TASK INPUTS:
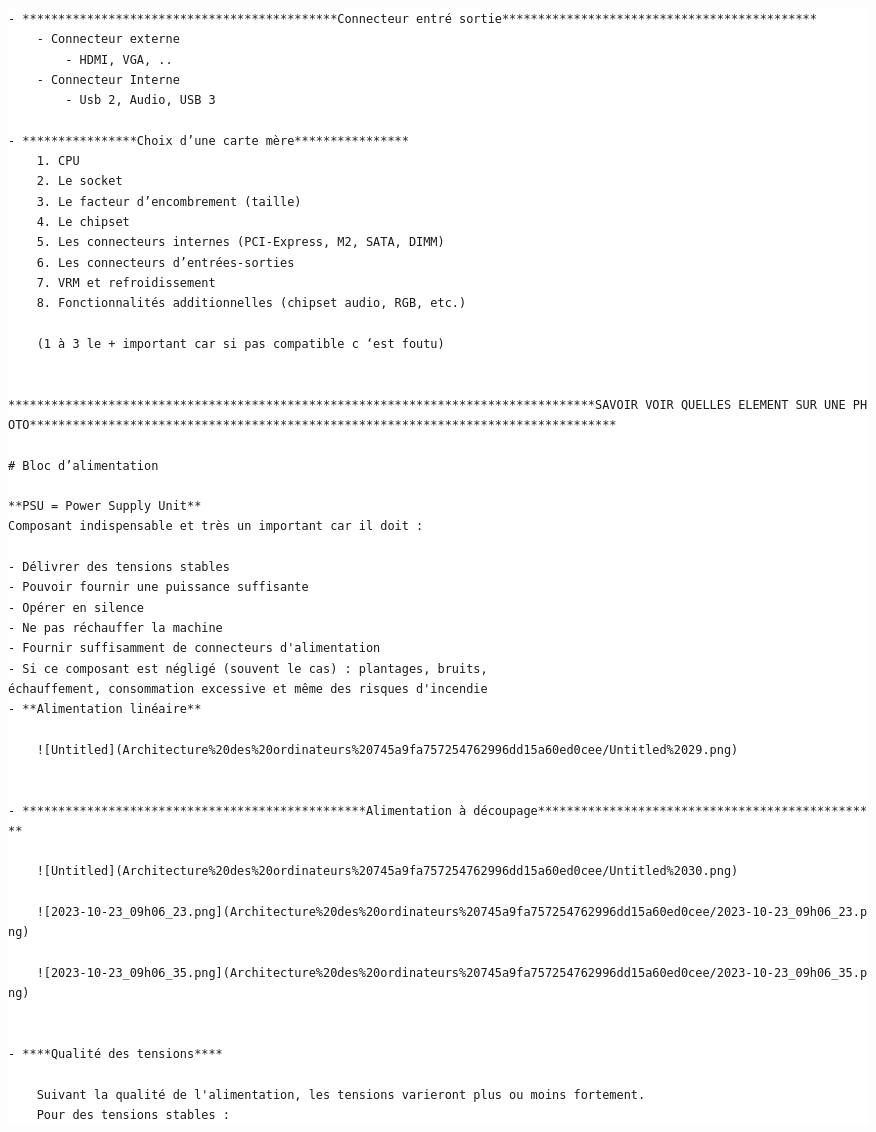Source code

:    - ********************************************Connecteur entré sortie********************************************
        - Connecteur externe
            - HDMI, VGA, ..
        - Connecteur Interne
            - Usb 2, Audio, USB 3
    
    - ****************Choix d’une carte mère****************
        1. CPU
        2. Le socket
        3. Le facteur d’encombrement (taille)
        4. Le chipset
        5. Les connecteurs internes (PCI-Express, M2, SATA, DIMM)
        6. Les connecteurs d’entrées-sorties
        7. VRM et refroidissement
        8. Fonctionnalités additionnelles (chipset audio, RGB, etc.)
        
        (1 à 3 le + important car si pas compatible c ‘est foutu)
        
    
    **********************************************************************************SAVOIR VOIR QUELLES ELEMENT SUR UNE PHOTO**********************************************************************************
    
    # Bloc d’alimentation
    
    **PSU = Power Supply Unit**
    Composant indispensable et très un important car il doit :
    
    - Délivrer des tensions stables
    - Pouvoir fournir une puissance suffisante
    - Opérer en silence
    - Ne pas réchauffer la machine
    - Fournir suffisamment de connecteurs d'alimentation
    - Si ce composant est négligé (souvent le cas) : plantages, bruits,
    échauffement, consommation excessive et même des risques d'incendie
    - **Alimentation linéaire**
        
        ![Untitled](Architecture%20des%20ordinateurs%20745a9fa757254762996dd15a60ed0cee/Untitled%2029.png)
        
    
    - ************************************************Alimentation à découpage************************************************
        
        ![Untitled](Architecture%20des%20ordinateurs%20745a9fa757254762996dd15a60ed0cee/Untitled%2030.png)
        
        ![2023-10-23_09h06_23.png](Architecture%20des%20ordinateurs%20745a9fa757254762996dd15a60ed0cee/2023-10-23_09h06_23.png)
        
        ![2023-10-23_09h06_35.png](Architecture%20des%20ordinateurs%20745a9fa757254762996dd15a60ed0cee/2023-10-23_09h06_35.png)
        
    
    - ****Qualité des tensions****
        
        Suivant la qualité de l'alimentation, les tensions varieront plus ou moins fortement.
        Pour des tensions stables :
        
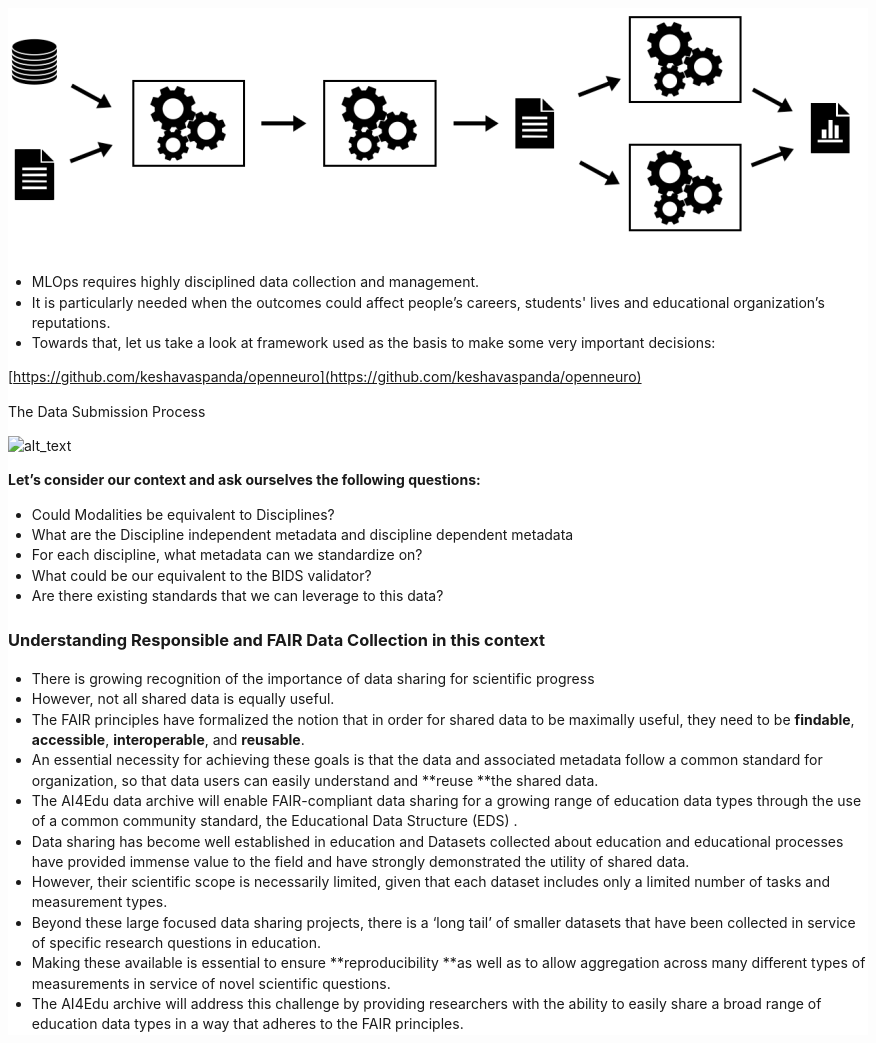 


![alt_text](images/image24.png "image_tooltip")




* MLOps requires highly disciplined data collection and management. 
* It is particularly needed when the outcomes could affect people’s careers, students' lives and educational organization’s reputations.
* Towards that,  let us take a look at framework used as the basis to make some very important decisions:

[https://github.com/keshavaspanda/openneuro](https://github.com/keshavaspanda/openneuro)

The Data Submission Process



![alt_text](images/image25.png "image_tooltip")


**Let’s consider our context and ask ourselves the following questions:**



* Could Modalities be equivalent to Disciplines? 
* What are the Discipline independent metadata and discipline dependent metadata
* For each discipline, what metadata can we standardize on? 
* What could be our equivalent to the BIDS validator? 
* Are there existing standards that we can leverage to this data? 


### **Understanding Responsible and FAIR Data Collection in this context**



* There is growing recognition of the importance of data sharing for scientific progress 
* However, not all shared data is equally useful. 
* The FAIR principles have formalized the notion that in order for shared data to be maximally useful, they need to be **findable**, **accessible**, **interoperable**, and **reusable**. 
* An essential necessity for achieving these goals is that the data and associated metadata follow a common standard for organization, so that data users can easily understand and **reuse **the shared data. 
* The AI4Edu data archive will enable FAIR-compliant data sharing for a growing range of education data types through the use of a common community standard, the Educational Data Structure (EDS)  .
* Data sharing has become well established in education and Datasets collected about education and educational processes have provided immense value to the field and have strongly demonstrated the utility of shared data. 
* However, their scientific scope is necessarily limited, given that each dataset includes only a limited number of tasks and measurement types. 
* Beyond these large focused data sharing projects, there is a ‘long tail’ of smaller datasets that have been collected in service of specific research questions in education. 
* Making these available is essential to ensure **reproducibility **as well as to allow aggregation across many different types of measurements in service of novel scientific questions. 
* The AI4Edu archive will address this challenge by providing researchers with the ability to easily share a broad range of education data types in a way that adheres to the FAIR principles.
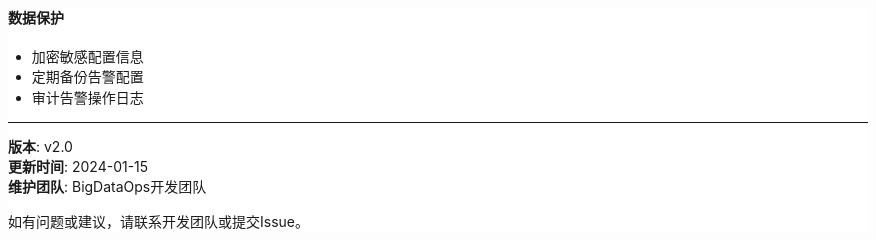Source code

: #### 数据保护
- 加密敏感配置信息
- 定期备份告警配置
- 审计告警操作日志

---

**版本**: v2.0  
**更新时间**: 2024-01-15  
**维护团队**: BigDataOps开发团队

如有问题或建议，请联系开发团队或提交Issue。 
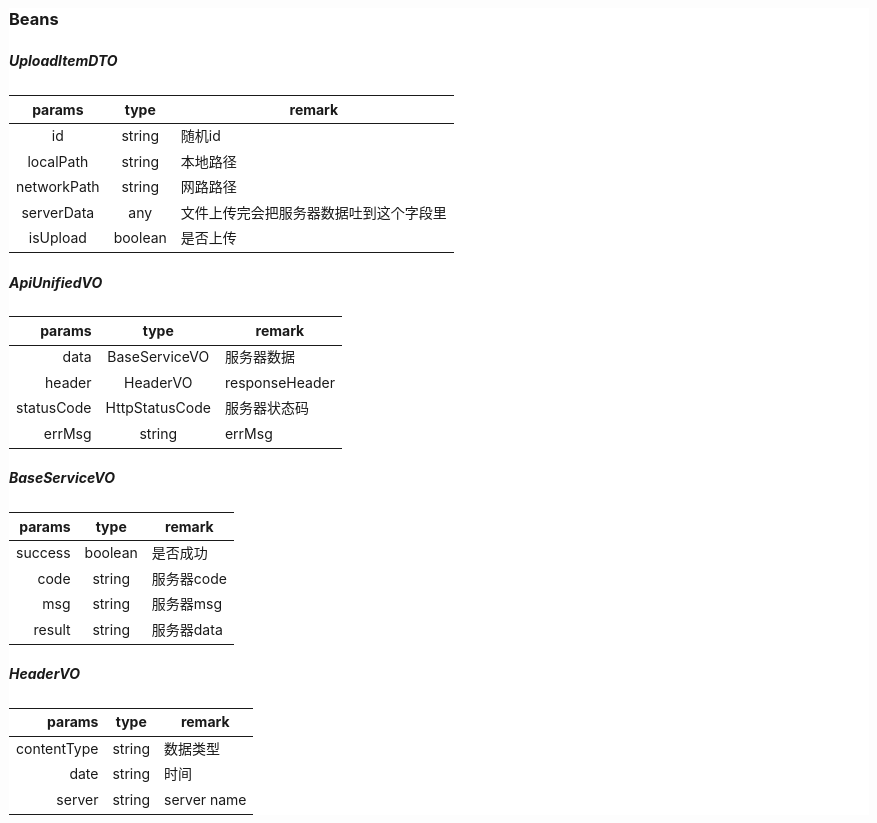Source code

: 



### Beans

##### UploadItemDTO

|   params    |  type   | remark                                 |
| :---------: | :-----: | -------------------------------------- |
|     id      | string  | 随机id                                 |
|  localPath  | string  | 本地路径                               |
| networkPath | string  | 网路路径                               |
| serverData  |   any   | 文件上传完会把服务器数据吐到这个字段里 |
|  isUpload   | boolean | 是否上传                               |

##### ApiUnifiedVO

|     params |      type      | remark         |
| ---------: | :------------: | -------------- |
|       data | BaseServiceVO  | 服务器数据     |
|     header |    HeaderVO    | responseHeader |
| statusCode | HttpStatusCode | 服务器状态码   |
|     errMsg |     string     | errMsg         |

##### BaseServiceVO

|  params |  type   | remark     |
| ------: | :-----: | ---------- |
| success | boolean | 是否成功   |
|    code | string  | 服务器code |
|     msg | string  | 服务器msg  |
|  result | string  | 服务器data |



##### HeaderVO

|      params |  type  | remark      |
| ----------: | :----: | ----------- |
| contentType | string | 数据类型    |
|        date | string | 时间        |
|      server | string | server name |

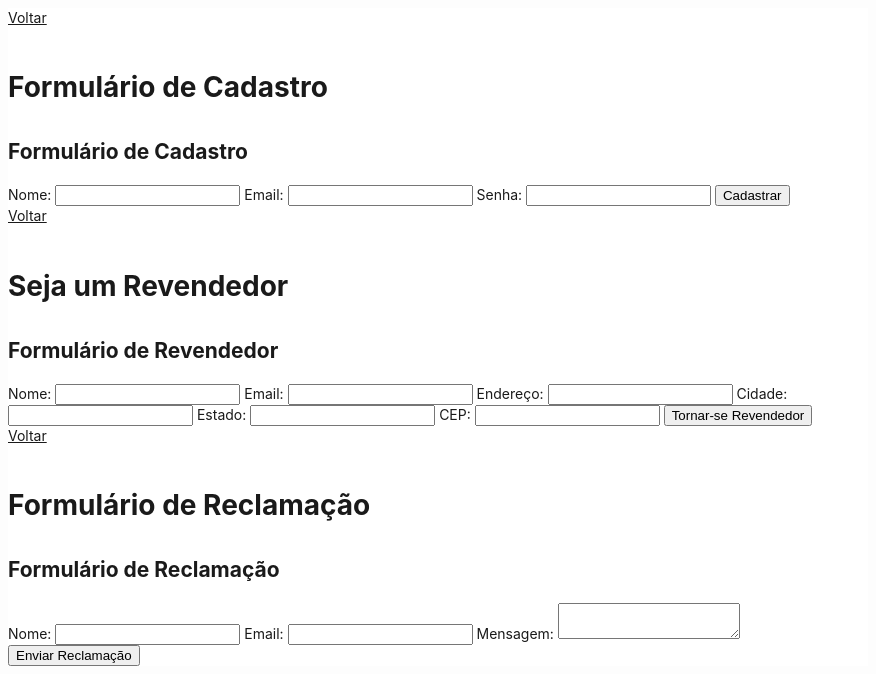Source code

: <div data-role="page" id="page8">
  <div data-role="header" data-position="fixed">
    <a href="#home" data-icon="back" data-rel="back">Voltar</a>
    <h1>Formulário de Cadastro</h1>
  </div>
  <div data-role="main" class="ui-content">
    <h2>Formulário de Cadastro</h2>
    <form action="caminho/para/processar_cadastro.php" method="post" id="formCadastro">
      <label for="nome">Nome:</label>
      <input type="text" id="nome" name="nome">
      <label for="email">Email:</label>
      <input type="email" id="email" name="email">
      <label for="senha">Senha:</label>
      <input type="password" id="senha" name="senha">
      <input type="submit" value="Cadastrar">
    </form>
  </div>
</div>
  
  <div data-role="page" id="page9">
  <div data-role="header" data-position="fixed">
    <a href="#home" data-icon="back" data-rel="back">Voltar</a>
    <h1>Seja um Revendedor</h1>
  </div>
  <div data-role="main" class="ui-content">
    <h2>Formulário de Revendedor</h2>
    <form action="caminho/para/processar_revendedor.php" method="post" id="formRevendedor">
      <label for="nome">Nome:</label>
      <input type="text" id="nome" name="nome">
      <label for="email">Email:</label>
      <input type="email" id="email" name="email">
      <label for="endereco">Endereço:</label>
      <input type="text" id="endereco" name="endereco">
      <label for="cidade">Cidade:</label>
      <input type="text" id="cidade" name="cidade">
      <label for="estado">Estado:</label>
      <input type="text" id="estado" name="estado">
      <label for="cep">CEP:</label>
      <input type="text" id="cep" name="cep">
      <input type="submit" value="Tornar-se Revendedor">
    </form>
  </div>
</div>
<div data-role="page" id="page10">
  <div data-role="header" data-position="fixed">
    <a href="#home" data-icon="back" data-rel="back">Voltar</a>
    <h1>Formulário de Reclamação</h1>
  </div>
  <div data-role="main" class="ui-content">
    <h2>Formulário de Reclamação</h2>
    <form action="caminho/para/processar_reclamacao.php" method="post" id="formReclamacao">
      <label for="nome">Nome:</label>
      <input type="text" id="nome" name="nome">
      <label for="email">Email:</label>
      <input type="email" id="email" name="email">
      <label for="mensagem">Mensagem:</label>
      <textarea id="mensagem" name="mensagem"></textarea>
      <input type="submit" value="Enviar Reclamação">
    </form>
  </div>
</div>
<script>
  // Espera o documento estar pronto
  $(document).ready(function() {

WHAT YOU HAVE TO DO:
Output the lines, exactly: the first line of the entries above, every line after it, and the line with "(1 à 3 le +" as the last. No pictures.

EXERCISE SOLUTION:
Source code

:    - ********************************************Connecteur entré sortie********************************************
        - Connecteur externe
            - HDMI, VGA, ..
        - Connecteur Interne
            - Usb 2, Audio, USB 3
    
    - ****************Choix d’une carte mère****************
        1. CPU
        2. Le socket
        3. Le facteur d’encombrement (taille)
        4. Le chipset
        5. Les connecteurs internes (PCI-Express, M2, SATA, DIMM)
        6. Les connecteurs d’entrées-sorties
        7. VRM et refroidissement
        8. Fonctionnalités additionnelles (chipset audio, RGB, etc.)
        
        (1 à 3 le + important car si pas compatible c ‘est foutu)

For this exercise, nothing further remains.